Riesgos y precauciones
¿Significa esto que hay que lanzarse sin pensar? No. Existen riesgos relevantes: la tecnología evoluciona rápido y puede desplazar líderes actuales; las grandes tecnológicas cuentan con recursos que compiten ferozmente; la regulación, sobre todo en vehículos autónomos y privacidad, puede ralentizar despliegues; y los ciclos económicos influyen en la inversión corporativa. Además, la integración en entornos industriales heterogéneos y los riesgos de ciberseguridad complican la adopción.

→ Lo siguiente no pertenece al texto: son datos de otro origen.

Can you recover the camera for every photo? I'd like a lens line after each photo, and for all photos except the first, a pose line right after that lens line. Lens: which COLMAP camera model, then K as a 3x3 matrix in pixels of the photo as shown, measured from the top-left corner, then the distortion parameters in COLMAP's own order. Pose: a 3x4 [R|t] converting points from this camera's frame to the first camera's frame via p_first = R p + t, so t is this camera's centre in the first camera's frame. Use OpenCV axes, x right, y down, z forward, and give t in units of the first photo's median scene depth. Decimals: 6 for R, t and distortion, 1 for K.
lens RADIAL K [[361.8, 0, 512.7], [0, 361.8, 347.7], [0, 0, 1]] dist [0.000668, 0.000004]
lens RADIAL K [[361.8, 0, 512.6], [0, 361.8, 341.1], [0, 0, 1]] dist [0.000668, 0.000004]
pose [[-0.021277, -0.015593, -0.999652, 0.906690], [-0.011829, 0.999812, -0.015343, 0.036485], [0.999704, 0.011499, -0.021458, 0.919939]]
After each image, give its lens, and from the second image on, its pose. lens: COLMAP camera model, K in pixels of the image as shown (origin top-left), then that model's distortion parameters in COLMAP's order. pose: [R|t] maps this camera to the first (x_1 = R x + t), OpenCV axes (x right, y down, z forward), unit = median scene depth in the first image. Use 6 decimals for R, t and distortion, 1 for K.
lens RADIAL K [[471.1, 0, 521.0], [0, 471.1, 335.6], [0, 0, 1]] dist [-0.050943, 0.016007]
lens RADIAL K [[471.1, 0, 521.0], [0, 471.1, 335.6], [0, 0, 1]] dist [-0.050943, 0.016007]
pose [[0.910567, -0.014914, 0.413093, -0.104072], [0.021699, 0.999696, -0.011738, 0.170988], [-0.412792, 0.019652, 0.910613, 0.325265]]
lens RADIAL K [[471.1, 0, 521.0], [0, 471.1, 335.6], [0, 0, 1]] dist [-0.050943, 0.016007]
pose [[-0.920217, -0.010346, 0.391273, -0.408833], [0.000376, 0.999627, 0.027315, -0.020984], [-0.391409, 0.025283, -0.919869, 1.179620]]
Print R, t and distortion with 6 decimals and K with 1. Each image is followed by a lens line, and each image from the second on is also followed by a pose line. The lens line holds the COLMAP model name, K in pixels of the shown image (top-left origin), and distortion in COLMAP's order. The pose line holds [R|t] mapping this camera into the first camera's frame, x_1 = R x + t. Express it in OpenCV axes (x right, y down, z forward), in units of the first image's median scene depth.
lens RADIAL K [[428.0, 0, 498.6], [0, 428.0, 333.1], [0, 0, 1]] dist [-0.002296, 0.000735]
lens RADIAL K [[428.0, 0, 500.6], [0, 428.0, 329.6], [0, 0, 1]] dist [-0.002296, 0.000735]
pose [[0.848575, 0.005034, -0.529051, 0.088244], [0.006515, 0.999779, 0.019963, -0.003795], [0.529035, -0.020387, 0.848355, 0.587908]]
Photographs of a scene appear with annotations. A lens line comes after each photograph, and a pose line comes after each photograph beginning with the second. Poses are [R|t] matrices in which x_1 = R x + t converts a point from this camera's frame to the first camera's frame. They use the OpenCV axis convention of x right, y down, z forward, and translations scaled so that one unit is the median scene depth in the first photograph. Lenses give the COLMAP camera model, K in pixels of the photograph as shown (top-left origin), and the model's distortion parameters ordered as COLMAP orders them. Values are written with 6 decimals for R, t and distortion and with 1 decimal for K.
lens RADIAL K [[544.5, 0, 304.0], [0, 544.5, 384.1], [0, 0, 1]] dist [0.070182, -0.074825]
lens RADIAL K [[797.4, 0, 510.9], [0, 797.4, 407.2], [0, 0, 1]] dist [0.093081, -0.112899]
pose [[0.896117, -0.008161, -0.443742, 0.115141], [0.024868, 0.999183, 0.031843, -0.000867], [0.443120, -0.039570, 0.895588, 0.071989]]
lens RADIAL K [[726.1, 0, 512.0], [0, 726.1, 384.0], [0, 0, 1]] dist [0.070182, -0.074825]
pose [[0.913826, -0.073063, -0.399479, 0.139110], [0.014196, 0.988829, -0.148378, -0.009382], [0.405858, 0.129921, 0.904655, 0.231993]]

Por eso, los inversores con horizonte medio-largo deben diversificar, limitar la exposición y considerar montos de entrada adecuados a su perfil. No es una recomendación personalizada ni una promesa de rentabilidad. Lo que sí es cierto: la spin-off RealSense refuerza una narrativa de mercado donde la visión artificial deja de ser complementaria y se convierte en columna vertebral de la robótica y la automatización.
La pregunta que queda en el aire es simple: ¿quiere usted participar en la construcción de esa infraestructura, o prefiere esperar a que otros la hayan desplegado? Ambas son estrategias válidas, con riesgos distintos. Evaluarlas con datos y prudencia es —como siempre— la mejor inversión.